Obersendlings Metamorphose

Ehemals war das Industriegebiet von Obersendling die Werkbank von München. Siemens bestimmte lange Zeit das Viertel. Nach dem vollständigen Wegzug des Weltkonzerns durchläuft Obergiesing einen radikalen, aber spannenden Wandel zum Wohn- und Dienstleistungsgebiet.

 

Obwohl „Sentlinga“ bereits zur Zeit Karls der Großen erwähnt wurde, gab es Anfang des 19. Jahrhunderts im Gegensatz zu den nördlich gelegenen Reihendörfer an der westlichen Isarhangkante Mitter- und Untersendling in Obersendling nur sieben Wohnhäuser. Dann setzte um 1890 wie aus dem Nichts dort die Industrialisierung ein.

Voraussetzung dafür war die bereits 1857 erbaute und durch Obersendling verlaufende Eisenbahnlinie von München nach Holzkirchen. Ausgelöst wurde die Entwicklung Obersendlings vom kleinen Straßendorf zur Werkstatt Münchens aber durch eine der bedeutendsten Unternehmerpersönlichkeiten der Stadt, Jakob Heilmann. Als armer Handwerkersohn hatte Heilmann zunächst Architektur in der Baugewerkschule in München, am Züricher Polytechnikum und bei Martin Gropius  an der Berliner Bauakademie studiert, dann zunächst als Angestellter und später als Unternehmer in Bayern Eisenbahnen gebaut. 1888 gründete der 42-jährige Heilmann mit seinem Freund, dem Bankier Wilhelm von Finck, die Isarwerke, die mit dem 1894 in eröffneten Wasserkraftwerk Höllriegelskreuth das erste regionale Elektrizitätsversorgungsunternehmen in Deutschland war. Ursprünglich sollte damit München mit Strom versorgt werden, doch die Stadtväter lehnten eine Beteilung am Kraftwerk wegen „des hohen Risikos“ ab, weshalb zunächst das Dorf Thalkirchen mit dem dazugehörenden Obersendling sowie Pullach und Prinz-Ludwigshöhe mit Strom versorgt wurden.

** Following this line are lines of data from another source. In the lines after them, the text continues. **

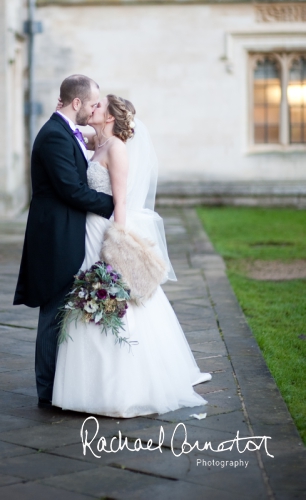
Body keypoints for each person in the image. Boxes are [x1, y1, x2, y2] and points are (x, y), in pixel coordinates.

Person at [52, 95, 210, 417]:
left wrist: (116, 248)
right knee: (86, 298)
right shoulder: (95, 142)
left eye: (98, 106)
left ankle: (126, 387)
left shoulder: (117, 150)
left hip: (106, 232)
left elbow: (120, 202)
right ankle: (86, 386)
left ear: (110, 117)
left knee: (116, 299)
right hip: (85, 231)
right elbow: (72, 134)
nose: (92, 108)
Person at [13, 74, 115, 409]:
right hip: (55, 238)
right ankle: (47, 392)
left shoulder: (64, 131)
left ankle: (62, 386)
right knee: (53, 314)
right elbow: (71, 189)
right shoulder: (55, 136)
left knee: (62, 314)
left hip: (68, 234)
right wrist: (112, 205)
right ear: (76, 103)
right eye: (91, 104)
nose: (94, 109)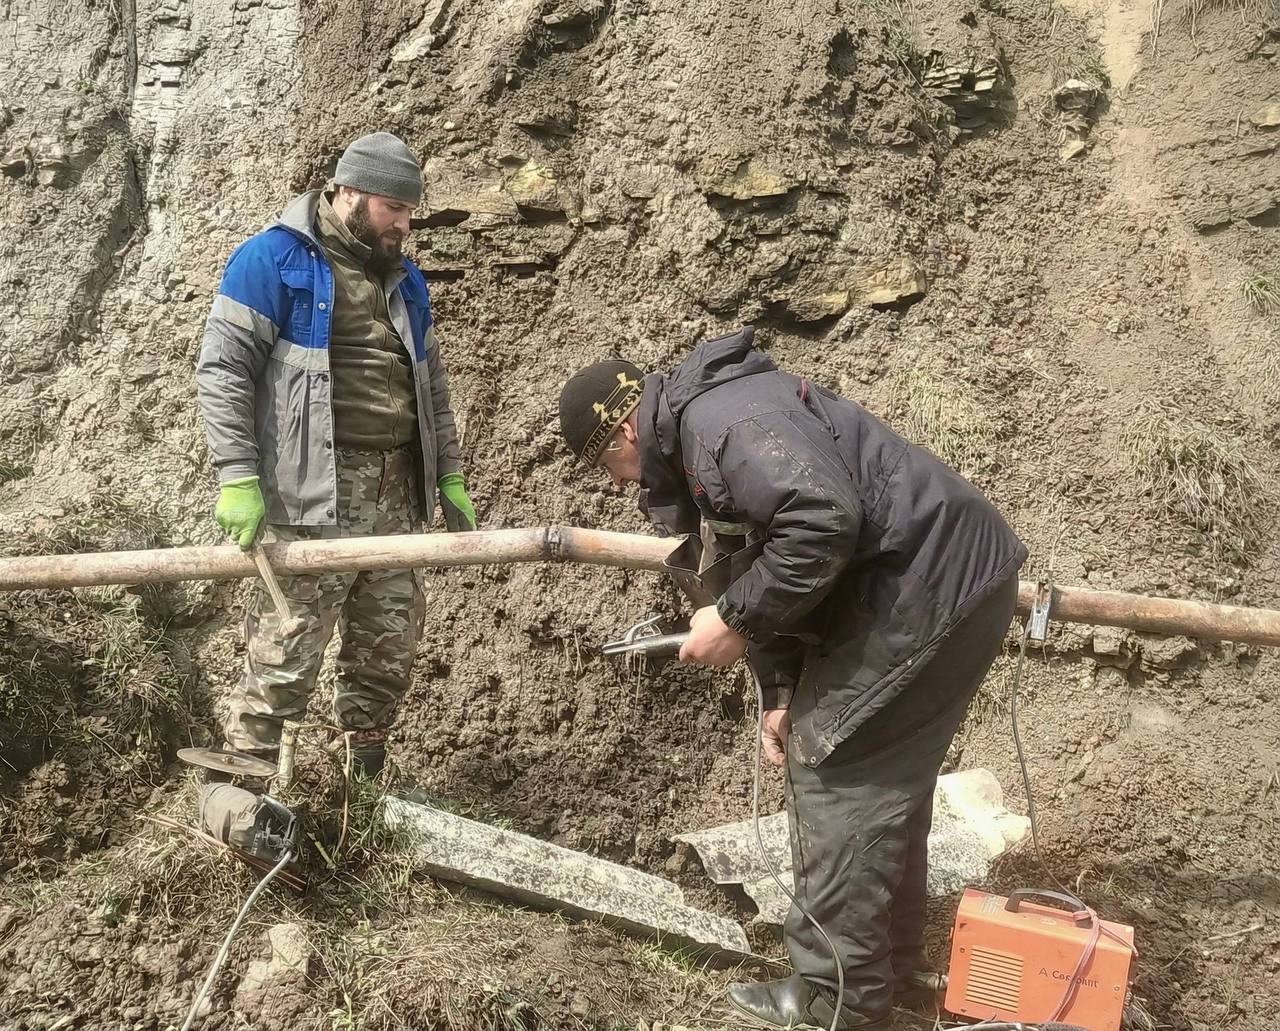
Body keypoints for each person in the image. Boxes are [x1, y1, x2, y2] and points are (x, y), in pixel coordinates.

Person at [557, 325, 1026, 1030]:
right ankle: (884, 975)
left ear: (623, 431)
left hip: (927, 587)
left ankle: (836, 1003)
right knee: (878, 780)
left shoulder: (721, 425)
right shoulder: (705, 430)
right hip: (942, 581)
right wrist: (778, 692)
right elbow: (758, 555)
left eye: (609, 466)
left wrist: (736, 622)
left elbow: (819, 521)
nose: (621, 484)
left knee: (835, 770)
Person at [196, 132, 475, 777]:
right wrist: (237, 476)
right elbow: (222, 372)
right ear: (346, 192)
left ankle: (361, 801)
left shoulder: (405, 281)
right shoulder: (271, 262)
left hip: (398, 488)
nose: (404, 225)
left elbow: (428, 383)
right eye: (391, 209)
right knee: (287, 646)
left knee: (387, 648)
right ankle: (243, 791)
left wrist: (450, 472)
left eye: (410, 211)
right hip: (316, 487)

Der Strom wurde jedoch zunehmend auch von Industrieunternehmen eingesetzt, die sich, wie die Erzgießerei von Johann Reissmüller, wegen der Nähe zu dem Isarwerk in Obersendling niederließen. Als erstes größeres Bauwerk wurde 1893 in Obersendling nach Plänen der Architekten Paul Pfann und Günter Blumentritt die Neue Schießstätte (siehe Bild links) im neubarocken Stil errichtet. Auch Heilmann siedelte große Teile des Isarwerks in Obersendling an der Hofmannstraße an. Sein mit seinem Schwiegersohn Max Littmann geleitete Bauunternehmen hatte ebenfalls in Obersendlingin ihren Sitz (Boschetsrieder Str 44, Bild links oben). Als Bauunternehmer und Projektentwickler errichteten Heilmann und Littmann Prachtbauten wie das Hofbräuhaus und das Prinzregententheater sowie die Villen-Kolonien Gern, Bogenhausen, Solln und Prinz-Ludwigshöhe, wo Heilmann und Littmann ihre Sommerresidenzen hatten.

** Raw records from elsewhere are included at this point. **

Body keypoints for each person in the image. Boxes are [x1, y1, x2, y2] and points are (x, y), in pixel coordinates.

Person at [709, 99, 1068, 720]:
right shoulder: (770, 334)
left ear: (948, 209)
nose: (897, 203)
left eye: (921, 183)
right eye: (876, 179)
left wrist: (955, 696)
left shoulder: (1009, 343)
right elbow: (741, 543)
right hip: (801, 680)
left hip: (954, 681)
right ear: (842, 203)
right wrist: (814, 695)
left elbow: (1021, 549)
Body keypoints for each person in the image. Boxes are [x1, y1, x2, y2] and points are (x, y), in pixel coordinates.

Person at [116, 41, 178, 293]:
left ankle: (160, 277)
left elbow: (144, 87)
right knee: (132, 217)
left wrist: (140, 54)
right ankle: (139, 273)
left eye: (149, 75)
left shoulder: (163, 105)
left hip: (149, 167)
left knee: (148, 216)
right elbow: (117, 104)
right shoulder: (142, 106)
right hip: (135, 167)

1894 legte der 32-jährige Theodor Fischer, neu ernannter Vorstand des Münchner Stadterweiterungsreferats, für die Gegend westlich der Holzkirchner Bahn einen Baulinienplan fest, der bis heute den Straßenverlauf mit der Hauptachse Boschetsrieder Straße (siehe Bild links: Kreuzung Boschetsrieder Straße/Hofmannstraße) prägt. Seinen Plan, die Bedenken den umgebenden Wald in einen Park zu verwandeln, musste er aufgrund der Abholzung aber bald aufgeben. „Ernstliche Bedenken müssen dagegen geltend gemacht werden, dass durch die Anlage dieser Straße ein Terrain der Bebauung mit Fabriken zugeführt wird. Es dürften aber wohl Mittel zu finden sein, zu verhindern, daß auch der Wald einer derartigen Verbauung zum Opfer fällt“, so Fischer 1899. Doch mit der Industrieansiedlung wurde der Wald bis zum heutigen Südpark abgeholzt, auch zogen immer mehr Arbeiter in die vereinzelt entlang der Boschetsrieder Straße, der Baierbrunner Straße und der Hofmannstraße erbauten Mietshäuser.

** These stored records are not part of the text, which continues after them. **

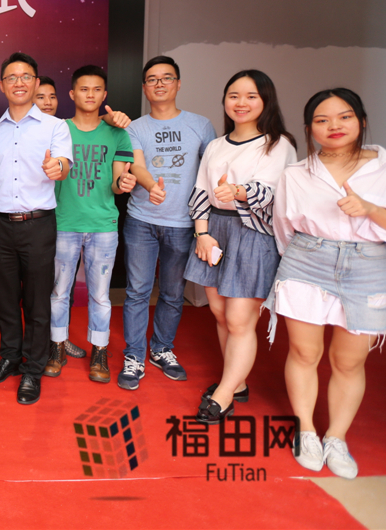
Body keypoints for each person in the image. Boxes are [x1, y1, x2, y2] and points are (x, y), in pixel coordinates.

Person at [265, 88, 386, 478]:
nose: (334, 125)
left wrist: (371, 210)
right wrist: (302, 259)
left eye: (344, 117)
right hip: (306, 261)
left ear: (362, 121)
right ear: (309, 129)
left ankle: (336, 436)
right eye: (322, 120)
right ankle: (306, 429)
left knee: (349, 361)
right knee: (304, 353)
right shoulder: (296, 173)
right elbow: (283, 228)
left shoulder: (385, 167)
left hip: (369, 265)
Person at [185, 69, 297, 424]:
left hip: (253, 232)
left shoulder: (278, 145)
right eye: (234, 95)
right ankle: (238, 382)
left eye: (251, 96)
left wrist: (238, 191)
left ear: (266, 101)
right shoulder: (216, 146)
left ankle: (223, 394)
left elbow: (273, 194)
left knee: (238, 319)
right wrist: (202, 234)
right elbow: (200, 192)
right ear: (225, 101)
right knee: (220, 313)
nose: (241, 103)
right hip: (214, 231)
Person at [0, 53, 72, 405]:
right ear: (2, 85)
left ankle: (33, 369)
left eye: (26, 76)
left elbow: (63, 165)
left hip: (38, 225)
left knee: (36, 301)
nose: (19, 83)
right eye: (12, 77)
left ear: (35, 83)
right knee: (6, 298)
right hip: (1, 224)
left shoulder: (55, 127)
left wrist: (56, 167)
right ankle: (10, 358)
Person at [118, 56, 216, 391]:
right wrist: (150, 186)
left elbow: (211, 170)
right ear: (144, 88)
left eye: (167, 77)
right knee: (138, 291)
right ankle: (134, 355)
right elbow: (137, 165)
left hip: (182, 223)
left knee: (173, 293)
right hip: (141, 221)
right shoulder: (135, 128)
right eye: (152, 79)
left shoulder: (200, 125)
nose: (159, 84)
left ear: (178, 83)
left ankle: (162, 349)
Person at [45, 66, 136, 384]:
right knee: (59, 292)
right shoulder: (59, 130)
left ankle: (99, 351)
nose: (90, 95)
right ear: (72, 94)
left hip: (102, 225)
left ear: (104, 94)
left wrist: (123, 184)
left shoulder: (118, 134)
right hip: (64, 222)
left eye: (97, 89)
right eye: (84, 89)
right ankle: (56, 347)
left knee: (100, 295)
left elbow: (117, 184)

Erst nach dem Ersten Weltkrieg  konnte Fischer mit der für den „Verein zur Verbesserung der Wohnungsverhältnisse in München“ die mustergültige Wohnanlage Zielstattstraße-Nelkenweg mit begrünten Innenbereiche erbauen (1918 – 1927), die – wie sein etwa zeitgleich erbaute Siedlung Alte Heide in Schwabing – mit dem Zeilenbau und industriellen Vorfertigung für gute Belichtung und Besonnung sowie für günstigen Wohnraums führte und übte damit beispielsweise Einfluss auf die Gestaltung der Siedlungsbauten von Bauhaus-Gründer Walter Gropius oder den Entwurf der Unite Habitation von Le Corbusier aus.

Emil Freymuth bringt die Architektur der Moderne nach Obersendling

Nach dem Bau von Fischers Wohnanlage am nördlichen Rande des Industriegebiet, entstand im noch moderneren Stil der Neuen Sachlichkeit nach einem Entwurf von Emil Freymuth der 1928 erbaute Trakt der Siedlung Freiland in der Aidenbachstraße (Bild unten links) im Süden Obersendlings, die aufgrund ihrer damals einsamen Lage auf der grünen Wiese ihren Namen verdiente.

Das bekannteste von Freymuth geplante Wohnquartier ist die Siemens-Siedlung, die zwischen 1952 bis 1958 zwischen Fischers Wohnanlage in der Zielstattstraße im Osten und einer Villensiedlung am Südpark im Westen erbaut wurde.

Siemens prägt den Stadtteil

1927 hatte Siemens die Isaria-Zählerwerke übernommen, die 1909 gegründet, in der Hofmannstraße eine Fabrik für Stromzähler betrieben. Die Siemens AG hatte nach dem Zweiten Weltkrieg ihren Geschäftssitz nach München verlagert. Durch Zukäufe wurde das Areal an der Hofmannstraße auf knapp 80.000 Quadratmeter erweitert werden. Außer den Fertigungsstätten für Fernsprechanlagen, Verstärker für den Weitverkehr und Funkanlagen war hier ab 1955 auch das F&E-Zentrum von Siemens ansässig.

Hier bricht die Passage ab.